节点文献
基于人机协同的医学文献信息抽取关键技术及系统研发
Research and Development of Key Technologies and Systems for Medical Literature Information Extraction Based on Human-computer Collaboration
【作者】 王国栋;
【导师】 周雪忠;
【作者基本信息】 北京交通大学 , 软件工程(专业学位), 2021, 硕士
【摘要】 随着互联网技术的日益普及和医学文献数量的快速增长,医学文献数据量呈现爆炸式增长,但大量医学文献数据大多以结构化方式存储,有着不易提取,人工标注成本高昂等特点。在医学文献中,文献摘要记录着重要信息,如何根据大量的医学文献摘要抽取重要的循证医学数据,并分析从而开发合成新的药物来治疗疾病变得愈发重要。医学文献命名实体识别,作为自然语言处理的基础和重要的任务,可以从非结构化的医学文献中抽取规范的实体,可以用于构建医学知识图谱任务。研发基于人机协同的医学文献标注系统可以用少量的人工标注从而实现短时间对大量医学数据进行信息提取,提高效率,并且可以为下游的数据挖掘等提供支持。首先提出医学文献命名实体识别的模型BERT-BiLSTM-CRF的实体识别算法模型,最后研发对于循证医学进行高效标注的“人机协同医学文献标注系统”。

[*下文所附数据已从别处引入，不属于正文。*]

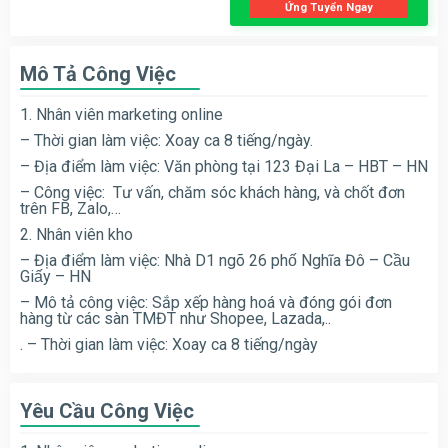
Ứng Tuyển Ngay
Mô Tả Công Việc
1. Nhân viên marketing online
– Thời gian làm việc: Xoay ca 8 tiếng/ngày.
– Địa điểm làm việc: Văn phòng tại 123 Đại La – HBT – HN
– Công việc: Tư vấn, chăm sóc khách hàng, và chốt đơn
trên FB, Zalo,…
2. Nhân viên kho
– Địa điểm làm việc: Nhà D1 ngõ 26 phố Nghĩa Đô – Cầu
Giấy – HN
– Mô tả công việc: Sắp xếp hàng hoá và đóng gói đơn
hàng từ các sàn TMĐT như Shopee, Lazada,..
. – Thời gian làm việc: Xoay ca 8 tiếng/ngày
Yêu Cầu Công Việc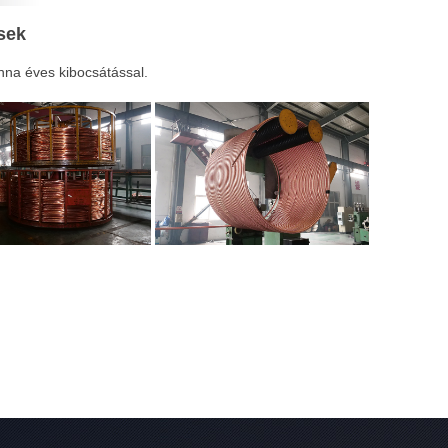
sek
nna éves kibocsátással.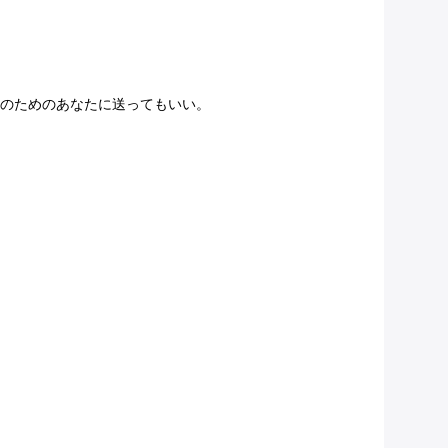
認のためのあなたに送ってもいい。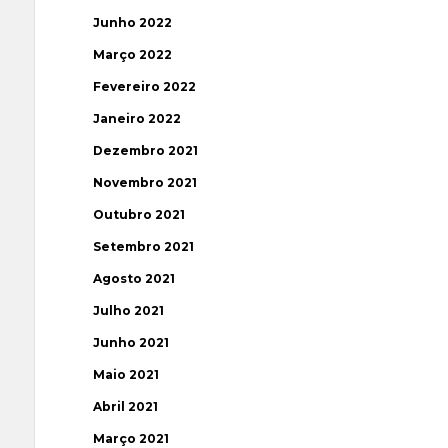
Junho 2022
Março 2022
Fevereiro 2022
Janeiro 2022
Dezembro 2021
Novembro 2021
Outubro 2021
Setembro 2021
Agosto 2021
Julho 2021
Junho 2021
Maio 2021
Abril 2021
Março 2021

具体工作有如下二部分组成:(1)基于BERT-BiLSTM-CRF的命名实体识别模型BERT预训练算法模型是近些年出现的优秀的深度学习算法模型。本文首先采取BERT训练字向量,使用双向Transformer对输入语言序列进行编码,得到句子在任何两个相对位置上的字之间的表征。BERT模型在实体识别任务NCBI-疾病标准数据集中F1达到75.91%,添加双向LSTM和CRF层,对BERT处理之后的向量进行进一步特征提取之后,F1值提升了0.58%。本文运用2种传统机器学习算法模型和5种深度学习算法模型,做了生物医学领域的Pub Med循证医学文献实体识别方面的工作,对实验结果进行了比较和分析对比。对于每种算法模型进行3次求平均的方式,得到最后结果。通过对比实验结果发现性能最好的是BERT-BiLSTM-CRF。在NCBI-疾病标准数据集F1为76.49%在Pub Med疾病和症状语料库的F1值为74.18%。(2)人机协同医学文献标注系统研发针对循证医学文献进行快速结构化提取的“人机协同医学文献标注系统”。该系统用人工标注和智能标注相结合的方法,并对常见的命名实体识别算法模型进行管理,标注人员人工标注之后可以设置需要训练的算法和数据集以及学习率等参数,训练算法并测试算法模型的性能;对医学文献进行管理,可以根据条件在线搜索医学文献并对结果结构化存储和对搜索主题词进行管理,提高科研人员的使用体验;对数据集进行管理,实现对特定任务标注之后制作标准数据集用于算法模型的训练和测试。人机协同医学文献标注系统可以在人工很少的情况下,快速的对大量循证医学数据进行信息提取,减少人工标注的成本以及所需的人力物力和时间提高了效率。本文主要提出了人机协同医学文献标注系统流程设计和功能设计以及本人参与的部分开发工作。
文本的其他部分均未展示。